2)Stop aerobic exercise for the first three weeks. Thereafter do no more than 15 minutes 3 times a week.
3)If you don't already exercise regularly, prepare for strength training by doing stretch exercises for two weeks prior (20 min. 5 times a week). This will help prevent injury.
4)Strength train with compound exercises like pullups and very heavy weight. You shouldn't be able to do more than 5-10 reps for 3 sets. Train for an hour three or four times a week. No more. Every two weeks increase the weight you lift a little.
5)Every two weeks you should gain about five pounds. If you are gaining more than that, drop your daily caloric intake by 500 calories and check again in two weeks.
6)Once you've reached your weight goal, you can cut back on your strength training to 30 min 3 times a week. Gradually decrease your daily caloric intake by 500 calories every two weeks until your weight holds steady. Keep monitoring your weight every two weeks. You can begin significant endurance training again at this point.
When exercising, it is essential that you use proper form. An injury will drastically slow down or stop your progress. Get an exercise book (with pictures) to learn proper form. "Scrawny to Brawny" has good illustrated descriptions, but I'm sure there are other good books as well.

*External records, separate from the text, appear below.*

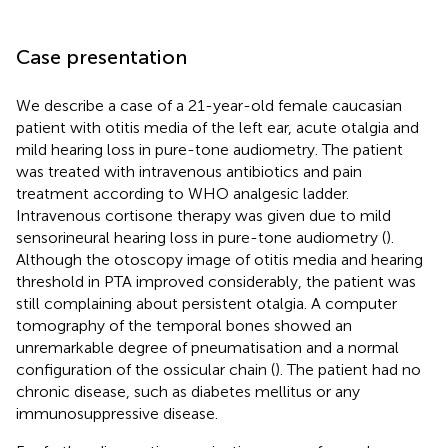
Case presentation
We describe a case of a 21-year-old female caucasian
patient with otitis media of the left ear, acute otalgia and
mild hearing loss in pure-tone audiometry. The patient
was treated with intravenous antibiotics and pain
treatment according to WHO analgesic ladder.
Intravenous cortisone therapy was given due to mild
sensorineural hearing loss in pure-tone audiometry (
).
Although the otoscopy image of otitis media and hearing
threshold in PTA improved considerably, the patient was
still complaining about persistent otalgia. A computer
tomography of the temporal bones showed an
unremarkable degree of pneumatisation and a normal
configuration of the ossicular chain (
). The patient had no
chronic disease, such as diabetes mellitus or any
immunosuppressive disease.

Habit can be your friend in your weight-gaining efforts. Eat at the same time and exercise at the same time if at all possible. Exercising in the morning is better than at night.
Hope this helps. I gained 5 pounds in two weeks before school finals hit and I fell off the bandwagon. It's time for me to get back on, and time for you to start.

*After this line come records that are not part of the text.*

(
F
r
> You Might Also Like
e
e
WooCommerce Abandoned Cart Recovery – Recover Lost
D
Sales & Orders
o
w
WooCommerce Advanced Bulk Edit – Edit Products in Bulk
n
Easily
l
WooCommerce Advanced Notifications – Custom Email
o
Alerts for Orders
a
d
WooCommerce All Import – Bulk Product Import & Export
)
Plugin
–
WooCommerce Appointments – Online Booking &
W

Right now. Go buy some food: broccoli, peanut butter, rice, wheat cereal, eggs, and weight gainer. And, go check out an exercise book from the library.
You Can Do It!
Step 7: Update:
I regularly consume a 1000 calorie shake in addition to my regular meals. I've gained up to two pounds per week by doing that in addition to my exercises. While I have not reached my personal physical goals yet, many of the habits I've been developing over the last year are taking me right where I want to go. Having back injuries which resulted in surgery set me back as well. ( I honestly hadn't intended to pun when I wrote that.)